■ **Texto do documento**:
Foto DivulgaçãoQuando os golpistas militares e civis concretizaram sua ação na derrubada do governo Constitucional de João Goulart há 50 anos eles tinham como grande desígnio de apear do poder central brasileiro a concepção do ideário trabalhista.
O grande inimigo da direita Brasileira e das nossas elites, sempre fora o Trabalhismo, ao qual os setores mais conservadores e retrógrados nutriram e nutrem até hoje verdadeira aversão e ódio.
Essa corrente de pensamento sempre foi a pedra no caminho destes setores que não aceitam a emancipação do trabalhador, não compreendem o significado de Soberania Nacional, e não concordam com o nosso desenvolvimento pátrio.
O trabalhismo pátrio vem de longe como um fio condutor da história que teve na Revolução de 30 o seu líder Getulio Vargas que rompera com a política oligarca de privilégios elitistas.
Foi o Trabalhismo que mudou a historia do Brasil, que reconheceu o direito da mulher votar e ser votada, que impulsionou e garantiu a organização sindical, que consolidou as leis trabalhistas, que emancipou o trabalhador Brasileiro como um cidadão de direitos e deveres.
Nossa industrialização, a instituição da Petrobras, da CSN (Companhia Siderúrgica Nacional), a Vale do Rio Doce, entre tantas outras indústrias de base, só foram possíveis com os governos Trabalhistas.

[Itens armazenados]
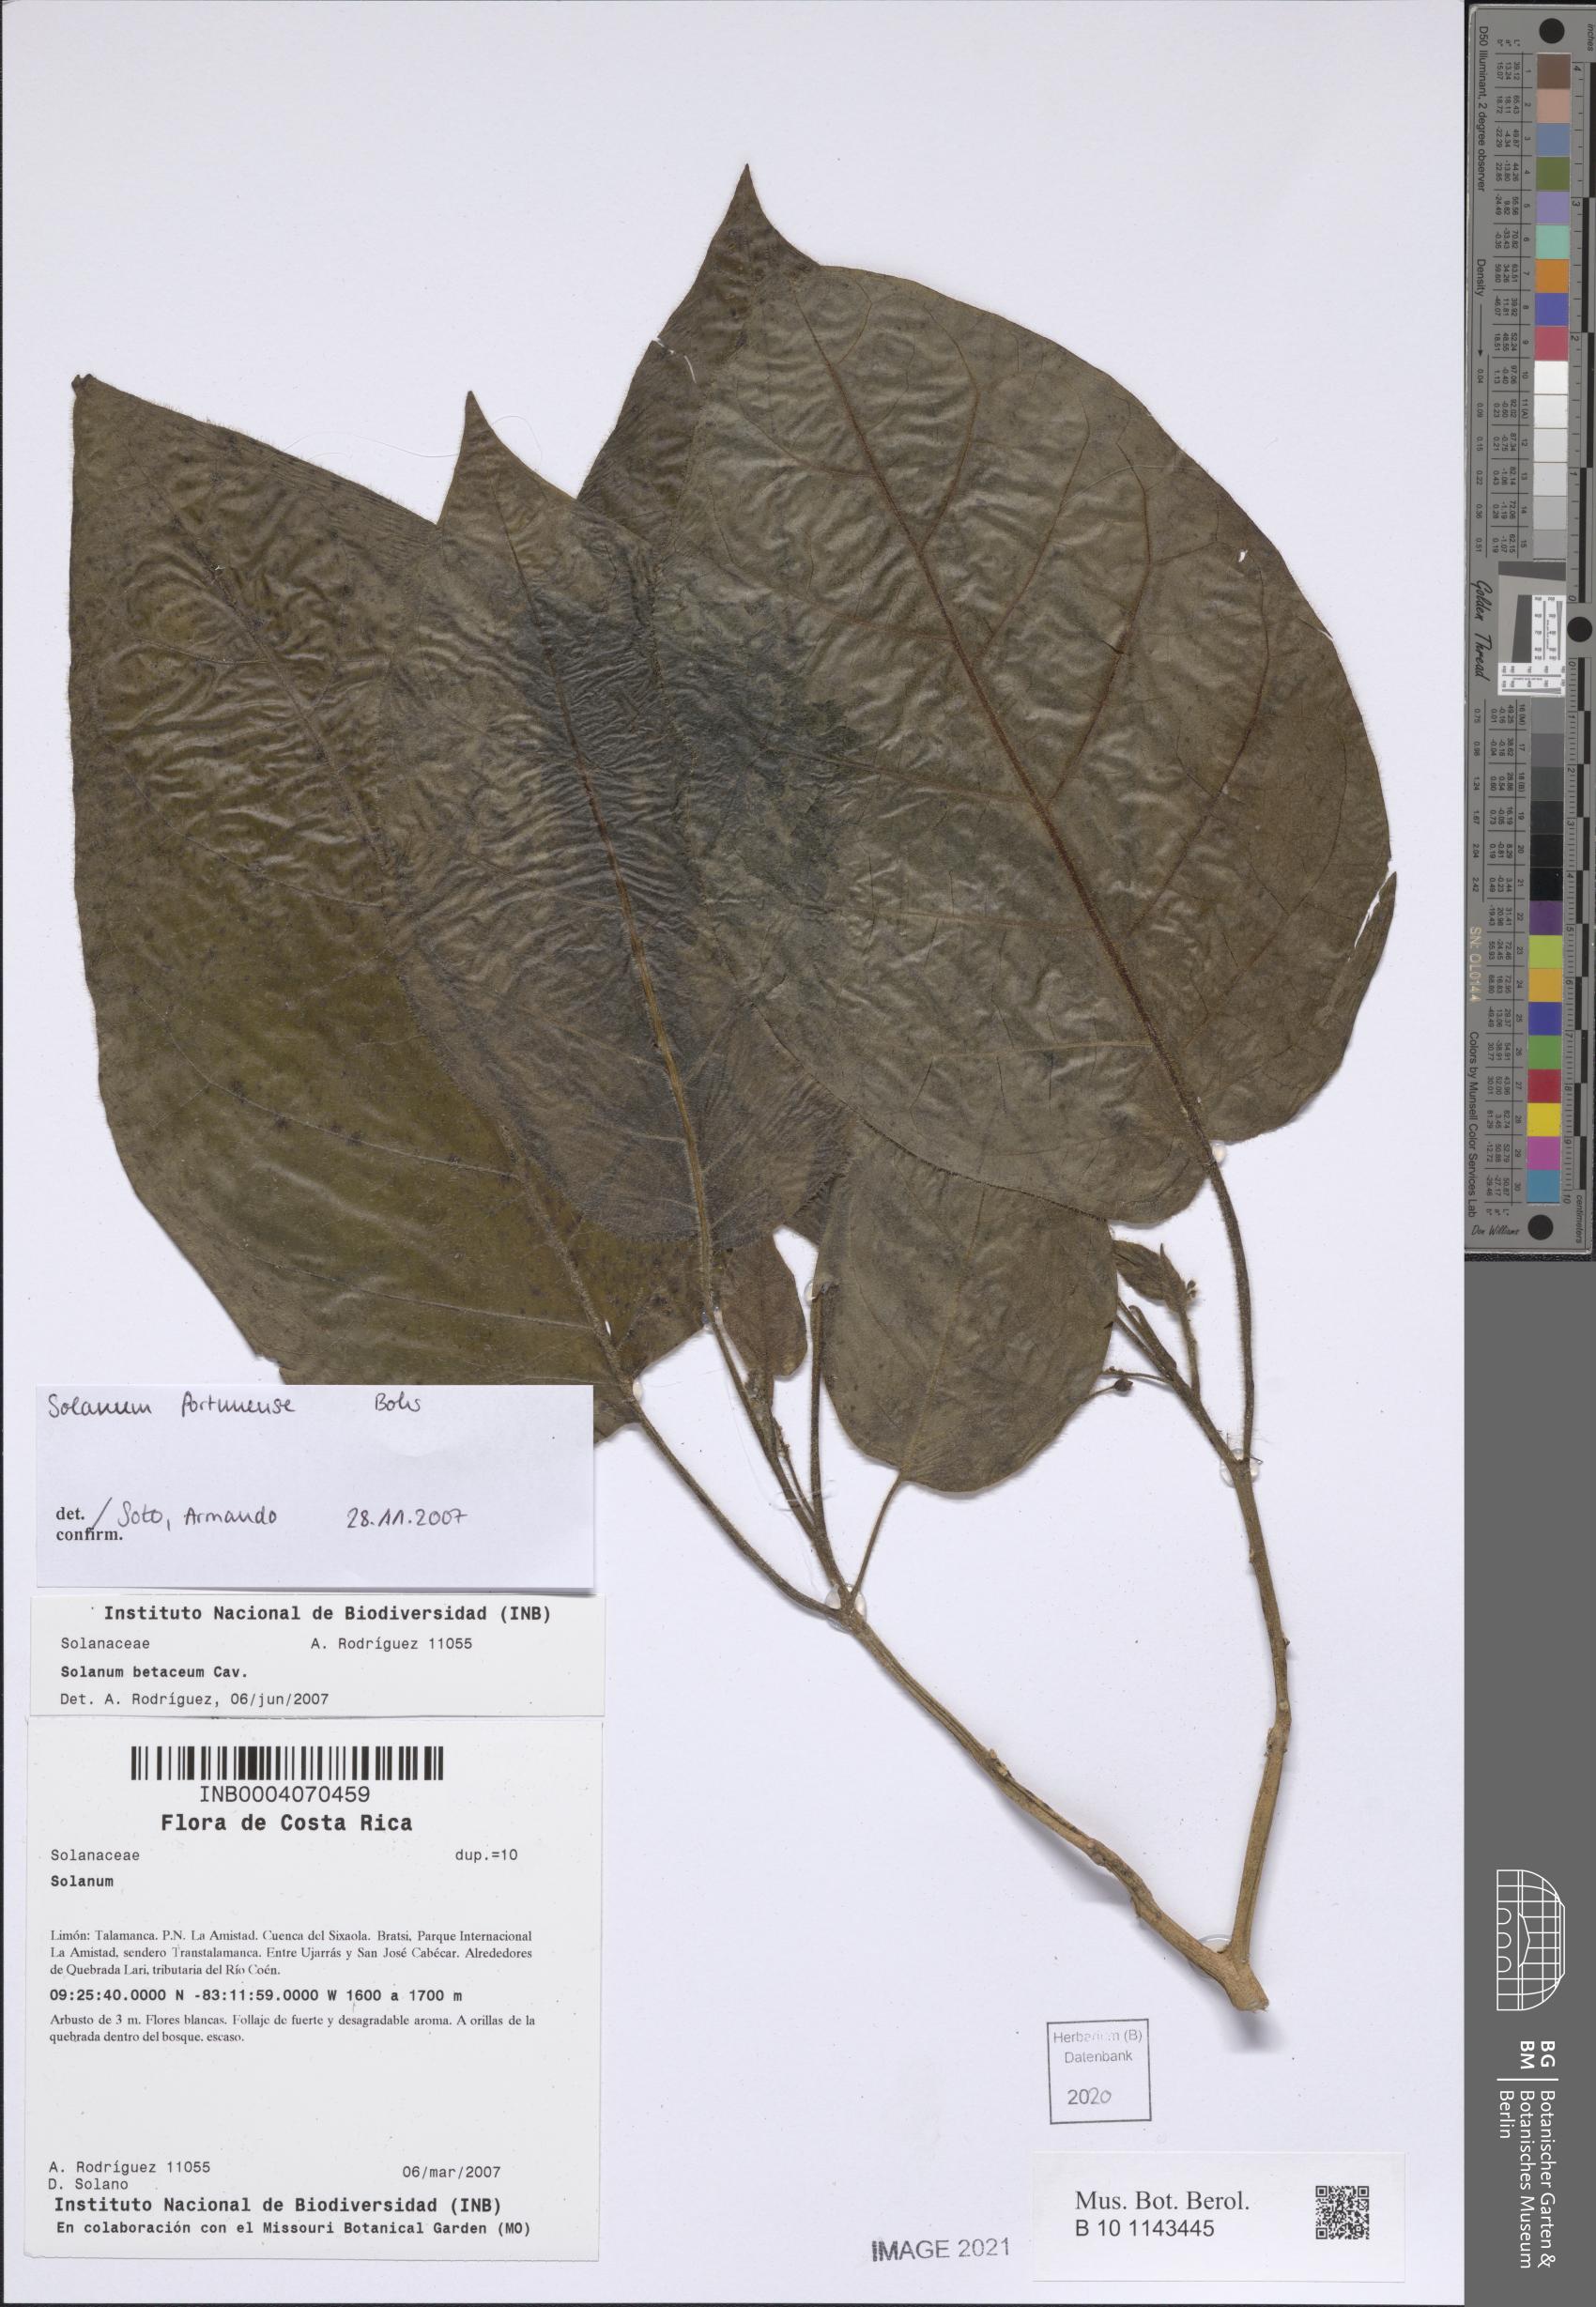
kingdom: Plantae
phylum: Tracheophyta
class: Magnoliopsida
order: Solanales
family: Solanaceae
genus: Solanum
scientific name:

■ **Enunciado**: Segundo o texto sobre o trabalhismo, quem foi o líder da Revolução de 30?

■ **Resposta**: Getulio Vargas.